The revelation has called into question the FDA’s regulatory practices and has roiled the UCLA Ronald Reagan Medical Center, where 179 patients have been exposed to pathogens as a result of the devices. Hospitals in Seattle, Pittsburgh, Chicago, and other areas have also reported cases of infection.
In 2013 and 2014, the FDA reportedly received 75 reports of harmful effects associated with the reusable devices, known as duodenoscopes. Inserted down the throat, the devices are used to examine the part of the throat from which it gets its name, the duodenum. The trouble comes when they are reused. Over time, bacteria gradually accumulate on the devices, and they have proven resistant to conventional cleaning and antibiotics.
Yet even with this defect well known, neither the FDA nor the manufacturers (Olympus Corp., Pentax, and Fujifilm Holdings Corp.) had publicly acknowledged the issue until the news broke. The Daily Iowan Editorial Board believes this is problematic and a sign that the FDA may need to be subjected to additional oversight.
The issue, known as the “superbug” outbreak, has drawn attention in Congress. Rep. Ted Lieu, D-Calif., has requested a congressional committee hearing to investigate the devices and the drug-resistant bacteria that can gather on them.

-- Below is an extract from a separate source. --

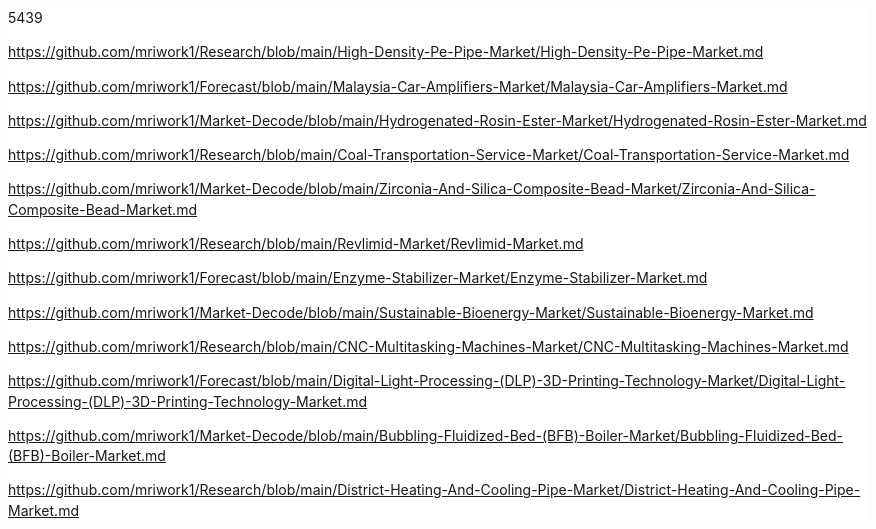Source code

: 5439</p><p><a href="https://github.com/mriwork1/Research/blob/main/High-Density-Pe-Pipe-Market/High-Density-Pe-Pipe-Market.md">https://github.com/mriwork1/Research/blob/main/High-Density-Pe-Pipe-Market/High-Density-Pe-Pipe-Market.md</a></p><p><a href="https://github.com/mriwork1/Forecast/blob/main/Malaysia-Car-Amplifiers-Market/Malaysia-Car-Amplifiers-Market.md">https://github.com/mriwork1/Forecast/blob/main/Malaysia-Car-Amplifiers-Market/Malaysia-Car-Amplifiers-Market.md</a></p><p><a href="https://github.com/mriwork1/Market-Decode/blob/main/Hydrogenated-Rosin-Ester-Market/Hydrogenated-Rosin-Ester-Market.md">https://github.com/mriwork1/Market-Decode/blob/main/Hydrogenated-Rosin-Ester-Market/Hydrogenated-Rosin-Ester-Market.md</a></p><p><a href="https://github.com/mriwork1/Research/blob/main/Coal-Transportation-Service-Market/Coal-Transportation-Service-Market.md">https://github.com/mriwork1/Research/blob/main/Coal-Transportation-Service-Market/Coal-Transportation-Service-Market.md</a></p><p><a href="https://github.com/mriwork1/Market-Decode/blob/main/Zirconia-And-Silica-Composite-Bead-Market/Zirconia-And-Silica-Composite-Bead-Market.md">https://github.com/mriwork1/Market-Decode/blob/main/Zirconia-And-Silica-Composite-Bead-Market/Zirconia-And-Silica-Composite-Bead-Market.md</a></p><p><a href="https://github.com/mriwork1/Research/blob/main/Revlimid-Market/Revlimid-Market.md">https://github.com/mriwork1/Research/blob/main/Revlimid-Market/Revlimid-Market.md</a></p><p><a href="https://github.com/mriwork1/Forecast/blob/main/Enzyme-Stabilizer-Market/Enzyme-Stabilizer-Market.md">https://github.com/mriwork1/Forecast/blob/main/Enzyme-Stabilizer-Market/Enzyme-Stabilizer-Market.md</a></p><p><a href="https://github.com/mriwork1/Market-Decode/blob/main/Sustainable-Bioenergy-Market/Sustainable-Bioenergy-Market.md">https://github.com/mriwork1/Market-Decode/blob/main/Sustainable-Bioenergy-Market/Sustainable-Bioenergy-Market.md</a></p><p><a href="https://github.com/mriwork1/Research/blob/main/CNC-Multitasking-Machines-Market/CNC-Multitasking-Machines-Market.md">https://github.com/mriwork1/Research/blob/main/CNC-Multitasking-Machines-Market/CNC-Multitasking-Machines-Market.md</a></p><p><a href="https://github.com/mriwork1/Forecast/blob/main/Digital-Light-Processing-(DLP)-3D-Printing-Technology-Market/Digital-Light-Processing-(DLP)-3D-Printing-Technology-Market.md">https://github.com/mriwork1/Forecast/blob/main/Digital-Light-Processing-(DLP)-3D-Printing-Technology-Market/Digital-Light-Processing-(DLP)-3D-Printing-Technology-Market.md</a></p><p><a href="https://github.com/mriwork1/Market-Decode/blob/main/Bubbling-Fluidized-Bed-(BFB)-Boiler-Market/Bubbling-Fluidized-Bed-(BFB)-Boiler-Market.md">https://github.com/mriwork1/Market-Decode/blob/main/Bubbling-Fluidized-Bed-(BFB)-Boiler-Market/Bubbling-Fluidized-Bed-(BFB)-Boiler-Market.md</a></p><p><a href="https://github.com/mriwork1/Research/blob/main/District-Heating-And-Cooling-Pipe-Market/District-Heating-And-Cooling-Pipe-Market.md">https://github.com/mriwork1/Research/blob/main/District-Heating-And-Cooling-Pipe-Market/District-Heating-And-Cooling-Pipe-Market.md</a></p>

In a letter to Congress, Lieu wrote that the cost of Enterobacteriacae outbreaks could rise if left unchecked and threaten the lives of not just the patients who were exposed to the bacteria but also friends, family members, and hospital staff who interact with them.
This is certainly not the first time the FDA’s procedures have been called into question. A 2009 New York Times editorial detailed various times the agency has failed to inform the public of potentially deadly effects of drugs or medical devices under the agency’s purview. That includes a diabetes drug and a painkiller that increased risk of heart attacks and antidepressants that increased suicidal thoughts and behavior in teens.
In 2007, the FDA voted to keep the diabetes drug Avandia on the market despite the acknowledgement of an FDA panel that the drug had a significant role in raising the risk of heart attacks. David Graham, an FDA drug-safety officer, estimated that the drug has led to the deaths of more than 80,000 people.
It is true that the FDA is under certain pressure from the medical industry to withhold certain information that could threaten trade secrets and internal reports. Yet it has demonstrated a pattern for going above and beyond those restrictions, sitting on data that clearly show risks in certain procedures or drugs.
We believe this is dangerous and antithetical to the mission of the regulatory agency. Congress should raise these issues in an oversight hearing. The American public deserves to know how the FDA’s practices affect them.